The charge was related to a name change for FedEx Kinko’s. Earlier this month FedEx said it was changing the name of FedEx Kinko’s -- which has struggled in recent quarters as its core copy print business has underperformed -- to FedEx Office. FedEx bought Kinko’s in 2004.

“Record-high fuel prices and the weak U.S. economy dampened volume growth and substantially affected our bottom line,” Chief Executive Fred Smith said. “We will continue to reduce expenses to match volume and revenue expectations.”

Revenue in the fourth quarter rose 8 percent to $9.87 billion.
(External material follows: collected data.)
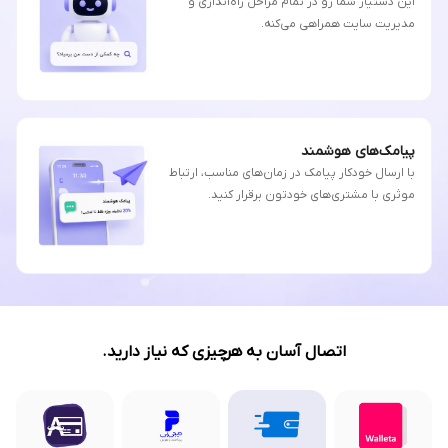
این دستیار شما رو در تمام مراحل راه‌اندازی و
مدیریت سایت همراهی می‌کنه.
پیامک‌های هوشمند
با ارسال خودکار پیامک در زمان‌های مناسب، ارتباط
موثری با مشتری‌های خودتون برقرار کنید.
اتصال آسان به هرچیزی که نیاز دارید.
Analysts had expected $9.51 billion.

FedEx and its main rival, Atlanta-based United Parcel Service Inc, are both seen as bellwethers of U.S. economic activity. UPS shares were down 3 percent in premarket trading.

FedEx said it expects fiscal first-quarter earnings of 80 cents to $1.00 a share. Analysts expect $1.35.

The company said it expects full-year fiscal 2009 earnings of $4.75 to $5.25 per share. Analysts’ average forecast is $5.98.

“This guidance incorporates the current high fuel prices and the related impact on fuel surcharges, which are reducing demand for FedEx services and impacting yield across the company’s transportation segments,” FedEx said in a statement.

Peter Kenny, managing director at Knight Equity Markets, said FedEx is in the “unique space of not only having higher fuel costs for trucking, but they’re also in the airline space, so they’re facing an enormous challenge to deliver on revenue growth and cost containment.”